Menendez staffers also intervened in a trade dispute that would have allegedly affected Melgen’s financial interests in the Dominican Republic. Emails included in the indictment show his staffers sought toprevent Customs and Border Patrol from donating screening equipment at ports that would’ve undermined Melgen’s own screening business there.
THE TIMING
While there’s no admission from either man in the indictment that any of the trips, contributions or perks Melgen paid for were expressly in exchange for Menendez’s work on his behalf, in a number of instances the dates of the contributions coincide with actions taken by the senator’s office that could have benefited Melgen.

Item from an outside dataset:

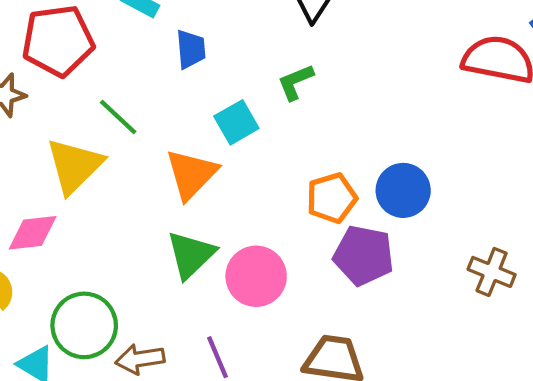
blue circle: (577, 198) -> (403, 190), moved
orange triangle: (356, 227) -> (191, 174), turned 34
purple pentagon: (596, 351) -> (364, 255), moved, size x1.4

The indictment notes that Menendez met with the top official at CMS about the dispute on June 7, six days after Melgen issued a $300,000 donation, through his business, to Majority PAC, earmarked to be used for the New Jersey Senate race.
On Oct. 19, 2012, Melgen emailed Menendez, a Menendez staffer and a Majority PAC fundraiser an update on his Medicare billing appeal. That was one week after Melgen issued, through his business, another $300,000 check to Majority PAC to be used for the New Jersey Senate race, and three $25,000 checks to New Jersey Democratic County organizations.
The Majority PAC fundraiser, also identified as a former Menendez staffer, replied to Melgen’s email and promised to deliver the update to Menendez next time they saw the senator, later that week.
And on Jan. 11, 2013, Menendez directed his staffers via email to contact Customs and Border Patrol and try to prevent them from donating monitoring equipment for shipping ports that the indictment alleges would’ve impacted Melgen’s financial interests. That was the day after Menendez, Melgen and another unnamed person golfed together at the private Banyan Golf Club in West Palm Beach, Florida, where Melgen paid for greens fees and the third person spent nearly $360 for dinner at a steakhouse.